### What this task involves
Show each line of the data below in which "byly" occurs.

### Material provided

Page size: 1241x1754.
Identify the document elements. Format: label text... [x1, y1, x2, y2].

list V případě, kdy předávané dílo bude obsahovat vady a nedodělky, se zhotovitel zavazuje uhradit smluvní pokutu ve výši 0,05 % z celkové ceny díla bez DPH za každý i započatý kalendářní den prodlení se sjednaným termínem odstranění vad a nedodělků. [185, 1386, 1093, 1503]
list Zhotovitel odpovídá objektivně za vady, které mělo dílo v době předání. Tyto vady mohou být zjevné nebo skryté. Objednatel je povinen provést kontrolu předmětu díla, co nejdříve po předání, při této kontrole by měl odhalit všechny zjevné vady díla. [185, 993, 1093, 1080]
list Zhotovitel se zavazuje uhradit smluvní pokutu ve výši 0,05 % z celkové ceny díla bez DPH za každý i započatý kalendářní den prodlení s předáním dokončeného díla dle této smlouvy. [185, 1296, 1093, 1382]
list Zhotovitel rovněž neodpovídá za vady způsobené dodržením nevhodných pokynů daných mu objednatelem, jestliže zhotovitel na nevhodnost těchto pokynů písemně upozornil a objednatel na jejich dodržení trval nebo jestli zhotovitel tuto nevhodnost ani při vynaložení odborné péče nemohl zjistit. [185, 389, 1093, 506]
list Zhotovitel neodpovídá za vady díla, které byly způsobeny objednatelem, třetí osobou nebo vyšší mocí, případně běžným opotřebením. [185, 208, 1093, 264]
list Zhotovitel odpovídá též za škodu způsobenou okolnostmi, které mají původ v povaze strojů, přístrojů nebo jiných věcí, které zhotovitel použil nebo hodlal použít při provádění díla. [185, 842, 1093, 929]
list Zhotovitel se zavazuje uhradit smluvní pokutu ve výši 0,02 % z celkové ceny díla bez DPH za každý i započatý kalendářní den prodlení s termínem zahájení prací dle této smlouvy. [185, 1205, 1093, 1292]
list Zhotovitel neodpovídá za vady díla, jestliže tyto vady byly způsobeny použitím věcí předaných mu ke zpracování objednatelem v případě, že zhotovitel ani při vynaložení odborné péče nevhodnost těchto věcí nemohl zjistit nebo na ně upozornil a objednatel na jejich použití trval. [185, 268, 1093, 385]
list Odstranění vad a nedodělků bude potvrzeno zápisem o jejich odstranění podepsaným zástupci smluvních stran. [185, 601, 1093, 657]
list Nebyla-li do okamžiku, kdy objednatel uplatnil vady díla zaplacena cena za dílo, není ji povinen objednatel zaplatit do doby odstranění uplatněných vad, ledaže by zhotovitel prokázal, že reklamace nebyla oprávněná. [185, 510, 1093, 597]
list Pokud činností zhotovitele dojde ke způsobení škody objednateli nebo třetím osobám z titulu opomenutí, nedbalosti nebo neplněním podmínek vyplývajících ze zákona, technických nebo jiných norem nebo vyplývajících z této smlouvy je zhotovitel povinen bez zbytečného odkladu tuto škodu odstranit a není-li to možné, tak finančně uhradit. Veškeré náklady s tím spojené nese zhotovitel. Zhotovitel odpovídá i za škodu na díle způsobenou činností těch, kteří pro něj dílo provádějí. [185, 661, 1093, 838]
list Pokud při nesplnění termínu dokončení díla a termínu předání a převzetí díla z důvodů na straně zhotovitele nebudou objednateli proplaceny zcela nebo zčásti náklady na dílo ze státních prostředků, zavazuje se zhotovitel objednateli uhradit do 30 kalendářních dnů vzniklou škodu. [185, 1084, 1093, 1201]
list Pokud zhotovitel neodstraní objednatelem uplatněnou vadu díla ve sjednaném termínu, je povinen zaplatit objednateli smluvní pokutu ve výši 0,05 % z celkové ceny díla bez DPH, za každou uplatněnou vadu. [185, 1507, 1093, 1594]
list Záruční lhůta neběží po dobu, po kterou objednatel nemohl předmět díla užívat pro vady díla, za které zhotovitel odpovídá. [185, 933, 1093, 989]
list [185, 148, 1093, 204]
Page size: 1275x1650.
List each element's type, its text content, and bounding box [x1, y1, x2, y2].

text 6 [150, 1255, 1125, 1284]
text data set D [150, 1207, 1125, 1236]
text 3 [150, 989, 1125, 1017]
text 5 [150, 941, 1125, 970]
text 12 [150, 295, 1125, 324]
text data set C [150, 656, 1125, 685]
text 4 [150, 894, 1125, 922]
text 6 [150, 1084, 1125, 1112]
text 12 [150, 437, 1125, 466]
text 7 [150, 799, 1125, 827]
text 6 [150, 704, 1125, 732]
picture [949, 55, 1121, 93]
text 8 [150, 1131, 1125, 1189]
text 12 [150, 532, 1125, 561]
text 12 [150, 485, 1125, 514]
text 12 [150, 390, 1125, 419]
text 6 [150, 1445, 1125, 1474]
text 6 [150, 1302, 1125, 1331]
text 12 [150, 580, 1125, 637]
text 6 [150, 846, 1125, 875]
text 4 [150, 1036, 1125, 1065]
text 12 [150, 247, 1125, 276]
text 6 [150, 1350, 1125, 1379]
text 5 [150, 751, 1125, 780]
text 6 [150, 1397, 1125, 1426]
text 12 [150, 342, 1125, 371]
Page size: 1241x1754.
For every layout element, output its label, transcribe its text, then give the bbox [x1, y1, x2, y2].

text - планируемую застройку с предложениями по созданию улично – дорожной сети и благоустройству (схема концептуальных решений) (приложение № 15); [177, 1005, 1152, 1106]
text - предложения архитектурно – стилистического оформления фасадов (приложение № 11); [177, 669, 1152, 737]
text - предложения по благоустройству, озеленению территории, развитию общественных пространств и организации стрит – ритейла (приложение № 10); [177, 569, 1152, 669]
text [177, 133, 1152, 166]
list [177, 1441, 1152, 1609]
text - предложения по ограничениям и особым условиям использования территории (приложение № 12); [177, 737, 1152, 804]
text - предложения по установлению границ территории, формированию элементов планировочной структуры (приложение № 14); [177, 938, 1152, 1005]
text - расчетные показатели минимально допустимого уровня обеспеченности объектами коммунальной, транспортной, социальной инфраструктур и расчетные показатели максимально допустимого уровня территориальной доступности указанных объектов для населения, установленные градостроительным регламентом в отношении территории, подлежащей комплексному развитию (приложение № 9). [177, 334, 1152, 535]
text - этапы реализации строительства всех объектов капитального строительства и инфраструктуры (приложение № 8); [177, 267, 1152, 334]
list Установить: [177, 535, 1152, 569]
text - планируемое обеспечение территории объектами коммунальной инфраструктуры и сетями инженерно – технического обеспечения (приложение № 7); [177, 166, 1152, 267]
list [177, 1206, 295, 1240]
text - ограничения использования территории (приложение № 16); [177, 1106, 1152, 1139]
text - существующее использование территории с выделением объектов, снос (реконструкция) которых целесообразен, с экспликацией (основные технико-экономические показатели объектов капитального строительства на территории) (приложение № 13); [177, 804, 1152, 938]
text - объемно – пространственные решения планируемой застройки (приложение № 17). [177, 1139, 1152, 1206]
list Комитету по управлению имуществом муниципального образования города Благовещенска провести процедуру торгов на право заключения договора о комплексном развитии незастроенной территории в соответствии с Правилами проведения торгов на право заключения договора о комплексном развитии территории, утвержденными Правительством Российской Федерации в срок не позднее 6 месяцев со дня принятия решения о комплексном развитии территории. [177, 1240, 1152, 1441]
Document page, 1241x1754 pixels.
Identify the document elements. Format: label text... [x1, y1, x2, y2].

### Task output
list Zhotovitel neodpovídá za vady díla, které byly způsobeny objednatelem, třetí osobou nebo vyšší mocí, případně běžným opotřebením. [185, 208, 1093, 264]
list Zhotovitel neodpovídá za vady díla, jestliže tyto vady byly způsobeny použitím věcí předaných mu ke zpracování objednatelem v případě, že zhotovitel ani při vynaložení odborné péče nevhodnost těchto věcí nemohl zjistit nebo na ně upozornil a objednatel na jejich použití trval. [185, 268, 1093, 385]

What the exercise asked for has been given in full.